Google’s car, and others, rely on a clever technique that revolutionized the DARPA challenges. Each road is driven manually a few times, and the scans are then processed to build a super-detailed “ultramap” of all the static features of the road. This is a big win because big server computers get to process the scans in as much time as they need, and see everything from different angles. Then humans can review and correct the maps and they can be tested. That’s hard to beat, and you will always drive better if you have such a map than if you don’t.

Any car that could drive without a map would effectively be a car that’s able to make an adequate map automatically. As things get closer to that, making maps will become cheaper and cheaper.

Naturally, if the road differs from the map, due to construction or other changes, the vehicle has to notice this. That turns out to be fairly easy. Harder is assuring it can drive safely in this situation.
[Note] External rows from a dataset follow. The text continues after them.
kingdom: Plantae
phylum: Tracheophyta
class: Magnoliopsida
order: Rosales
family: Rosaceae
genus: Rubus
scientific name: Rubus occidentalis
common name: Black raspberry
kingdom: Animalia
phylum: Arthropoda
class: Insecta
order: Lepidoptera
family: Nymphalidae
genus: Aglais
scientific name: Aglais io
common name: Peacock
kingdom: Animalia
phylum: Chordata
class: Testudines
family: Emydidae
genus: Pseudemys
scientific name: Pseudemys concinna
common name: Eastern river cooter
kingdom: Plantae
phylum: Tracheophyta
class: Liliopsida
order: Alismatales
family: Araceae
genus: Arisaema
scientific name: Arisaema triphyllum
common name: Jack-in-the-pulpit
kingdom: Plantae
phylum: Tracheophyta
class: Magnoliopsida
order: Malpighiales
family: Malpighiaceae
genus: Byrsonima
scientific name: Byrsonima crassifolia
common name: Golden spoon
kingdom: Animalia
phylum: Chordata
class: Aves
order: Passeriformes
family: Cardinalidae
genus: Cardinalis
That’s still a much easier problem than being able to drive safely everywhere without a map, and in the worst case, the problem of the changed road can be “solved” by just the ability to come to a safe stop. You don’t want to do that super often, but it remains the fail-safe out. If there is a human in the car, they can guide the vehicle in this. Even if the vehicle can’t figure out where to go to be safe, the human can. Even a remote human able to look at transmitted pictures can help the car with that — not live steering, but strategic guidance.

Rebuild cities before population decline

What we need is for self-driving cars to become available and cheap enough in cities that are still growing fast enough, and which have legal and political support for driving such cars fast close together, so they can achieve high throughput. That is, people need to be sufficiently rewarded for using cars in ways that allow more road throughput. And then economic activity needs to move from old cities to the new more efficient cities.